Equal Legendre symbols.

Question

Any hints for proving that if $p$ and $q$ are odd primes such that $p=4a+q$ for some integer $a$ then $\left(\frac{a}{p}\right) = \left(\frac{a}{q}\right)$? I have tried using quadratic reciprocity but I don't seem to get to any answer, I suspect it has something to do with the fact that $p\equiv q \text{ } ( \text{ mod } 4) $ but I don't know how to use this fact.
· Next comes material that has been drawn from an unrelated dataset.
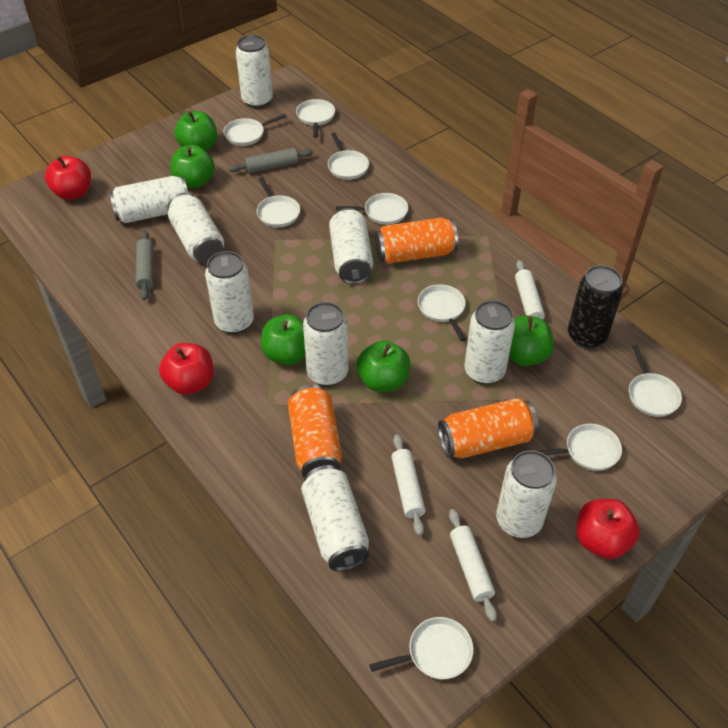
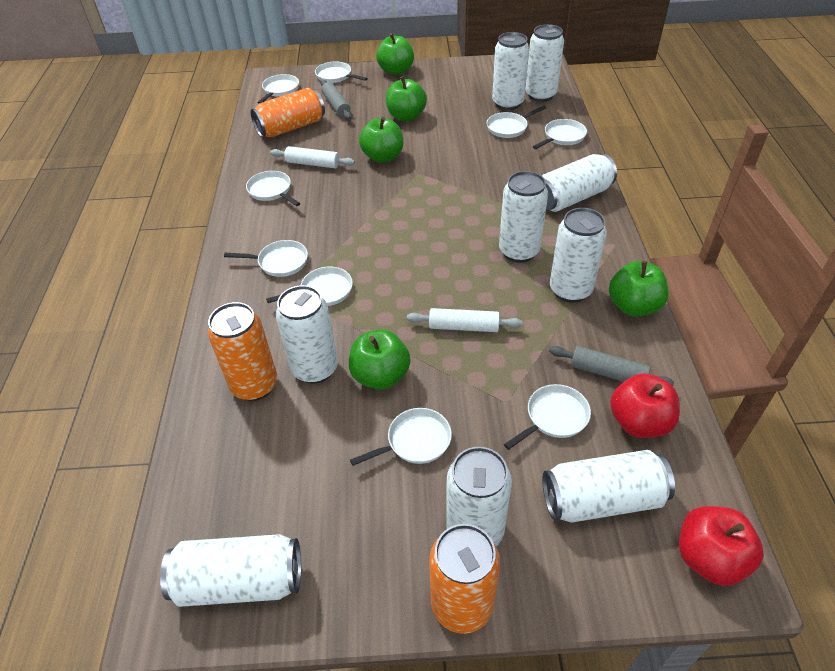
black can: 1 -> 0
red apple: 3 -> 2
white rolling pin: 3 -> 2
I can use any result given on a first number theory course. So far i have this: Since $p$ is congruent to $4a$ modulo $q$ then $\left( \frac{p}{q}\right) = \left( \frac{4a}{q}\right) = \left( \frac{4}{q}\right) \left(\frac{a}{q}\right)$. Similarly $\left(\frac{q}{p}\right) = \left(\frac{-4a}{p}\right) = \left( \frac{-1}{p}\right)\left(\frac{4}{p}\right)\left(\frac{a}{p}\right)$. Then $\left(\frac{p}{q}\right)\left(\frac{q}{p}\right) = \left(\frac{4}{q}\right)\left(\frac{a}{q}\right)\left(\frac{-1}{p}\right)\left(\frac{4}{p}\right)\left(\frac{a}{p}\right)$. Thus, by quadratic reciprocity, $(-1)^{\frac{p-1}{2}\frac{q-1}{2}} = \left(\frac{4}{q}\right)\left(\frac{a}{q}\right)\left(\frac{-1}{p}\right)\left(\frac{4}{p}\right)\left(\frac{a}{p}\right)$, but $\frac{p-1}{2}\frac{q-1}{2}=2a+\left(\frac{q-1}{2}\right)^2$, so $\left(\frac{4}{q}\right)\left(\frac{a}{q}\right)\left(\frac{-1}{p}\right)\left(\frac{4}{p}\right)\left(\frac{a}{p}\right) = (-1)^{\left(\frac{q-1}{2}\right)^2}$.

Answer 1

From what I can see you have already shown that $$\left(\frac{p}{q}\right)=\left(\frac{a}{q}\right)$$ Further, $$\left(\frac{q}{p}\right)=\left(\frac{-1}{p}\right)\left(\frac{a}{p}\right)$$ Since $$\left(\frac{q}{p}\right)=\begin{cases} -\left(\frac{p}{q}\right) &\text{if }p\equiv q\equiv 3\mod 4\\ \left(\frac{p}{q}\right) & \text{if } p\equiv 1\mod 4\text{ or }q\equiv 1\mod 4 \end{cases}$$ and $$\left(\frac{-1}{p}\right)=\begin{cases} +1 & \text{if }p\equiv 1\mod 4\\ -1 & \text{if }q\equiv 3\mod 4 \end{cases}$$ The answer follows from the fact that $p\equiv q\mod 4$